◆ **DATA FOR ANALYSIS**:
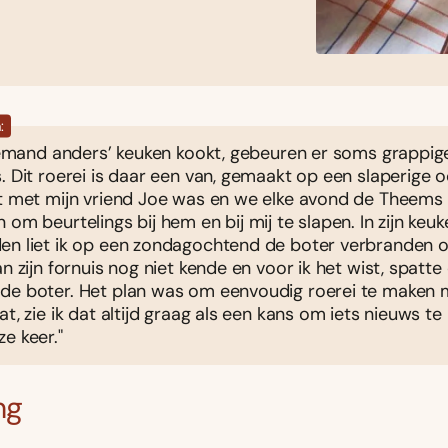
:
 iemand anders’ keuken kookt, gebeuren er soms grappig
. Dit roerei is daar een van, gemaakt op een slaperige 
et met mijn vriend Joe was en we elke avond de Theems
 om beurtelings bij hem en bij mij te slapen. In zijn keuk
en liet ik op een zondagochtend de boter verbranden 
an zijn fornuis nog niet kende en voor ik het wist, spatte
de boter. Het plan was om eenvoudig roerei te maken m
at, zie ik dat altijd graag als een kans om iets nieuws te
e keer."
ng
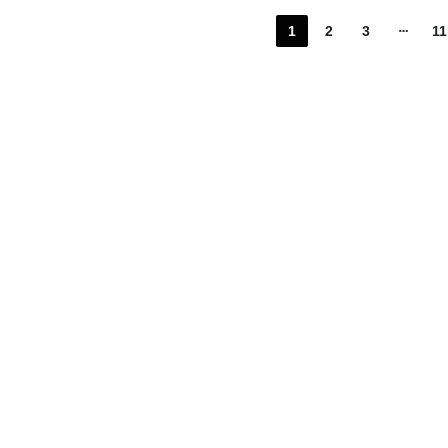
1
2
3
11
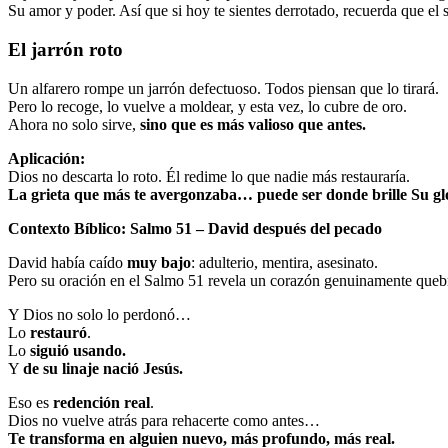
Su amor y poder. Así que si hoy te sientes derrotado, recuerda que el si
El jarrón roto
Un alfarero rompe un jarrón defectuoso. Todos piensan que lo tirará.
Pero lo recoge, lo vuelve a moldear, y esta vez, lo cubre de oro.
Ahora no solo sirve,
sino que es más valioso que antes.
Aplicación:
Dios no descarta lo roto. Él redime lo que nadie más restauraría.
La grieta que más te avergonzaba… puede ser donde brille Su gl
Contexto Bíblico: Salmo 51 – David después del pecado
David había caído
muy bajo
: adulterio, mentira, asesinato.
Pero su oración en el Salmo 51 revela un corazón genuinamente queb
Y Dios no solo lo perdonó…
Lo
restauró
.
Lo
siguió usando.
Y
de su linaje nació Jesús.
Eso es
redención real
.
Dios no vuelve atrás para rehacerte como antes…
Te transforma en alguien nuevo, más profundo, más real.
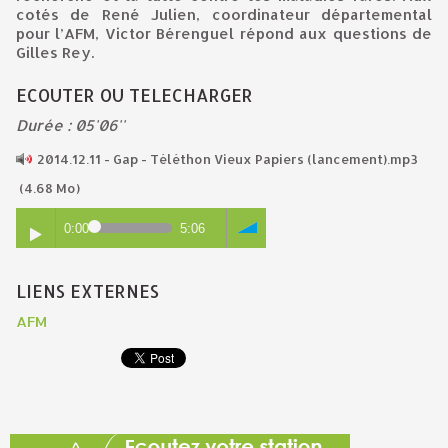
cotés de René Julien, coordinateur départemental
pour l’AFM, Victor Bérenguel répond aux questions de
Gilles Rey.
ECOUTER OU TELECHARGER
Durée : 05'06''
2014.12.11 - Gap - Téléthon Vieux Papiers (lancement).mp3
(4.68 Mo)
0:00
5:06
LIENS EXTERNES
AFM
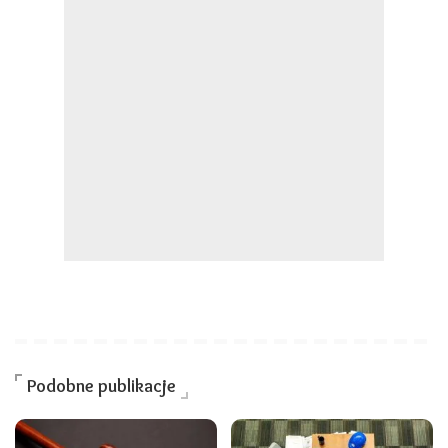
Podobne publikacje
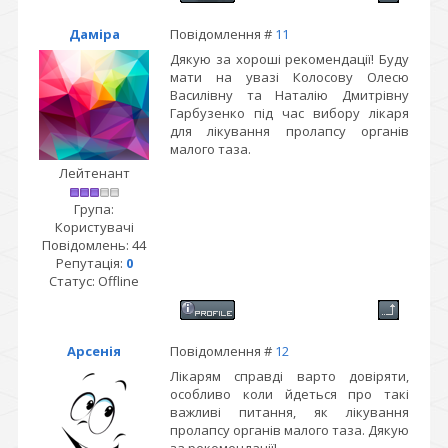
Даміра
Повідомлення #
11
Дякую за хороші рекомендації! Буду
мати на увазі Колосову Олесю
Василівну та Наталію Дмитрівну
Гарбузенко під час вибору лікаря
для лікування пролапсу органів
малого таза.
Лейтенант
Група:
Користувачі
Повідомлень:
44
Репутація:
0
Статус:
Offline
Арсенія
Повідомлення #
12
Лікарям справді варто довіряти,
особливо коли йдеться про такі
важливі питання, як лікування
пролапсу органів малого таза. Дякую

◆ **EXERCISE INSTRUCTIONS**: Could the entries above be written out word for word, with no pictures?

◆ **SOLUTION BELOW**:
:
 iemand anders’ keuken kookt, gebeuren er soms grappig
. Dit roerei is daar een van, gemaakt op een slaperige 
et met mijn vriend Joe was en we elke avond de Theems
 om beurtelings bij hem en bij mij te slapen. In zijn keuk
en liet ik op een zondagochtend de boter verbranden 
an zijn fornuis nog niet kende en voor ik het wist, spatte
de boter. Het plan was om eenvoudig roerei te maken m
at, zie ik dat altijd graag als een kans om iets nieuws te
e keer."
ng
1
2
3
11
Su amor y poder. Así que si hoy te sientes derrotado, recuerda que el si
El jarrón roto
Un alfarero rompe un jarrón defectuoso. Todos piensan que lo tirará.
Pero lo recoge, lo vuelve a moldear, y esta vez, lo cubre de oro.
Ahora no solo sirve,
sino que es más valioso que antes.
Aplicación:
Dios no descarta lo roto. Él redime lo que nadie más restauraría.
La grieta que más te avergonzaba… puede ser donde brille Su gl
Contexto Bíblico: Salmo 51 – David después del pecado
David había caído
muy bajo
: adulterio, mentira, asesinato.
Pero su oración en el Salmo 51 revela un corazón genuinamente queb
Y Dios no solo lo perdonó…
Lo
restauró
.
Lo
siguió usando.
Y
de su linaje nació Jesús.
Eso es
redención real
.
Dios no vuelve atrás para rehacerte como antes…
Te transforma en alguien nuevo, más profundo, más real.
cotés de René Julien, coordinateur départemental
pour l’AFM, Victor Bérenguel répond aux questions de
Gilles Rey.
ECOUTER OU TELECHARGER
Durée : 05'06''
2014.12.11 - Gap - Téléthon Vieux Papiers (lancement).mp3
(4.68 Mo)
0:00
5:06
LIENS EXTERNES
AFM
Podobne publikacje
Даміра
Повідомлення #
11
Дякую за хороші рекомендації! Буду
мати на увазі Колосову Олесю
Василівну та Наталію Дмитрівну
Гарбузенко під час вибору лікаря
для лікування пролапсу органів
малого таза.
Лейтенант
Група:
Користувачі
Повідомлень:
44
Репутація:
0
Статус:
Offline
Арсенія
Повідомлення #
12
Лікарям справді варто довіряти,
особливо коли йдеться про такі
важливі питання, як лікування
пролапсу органів малого таза. Дякую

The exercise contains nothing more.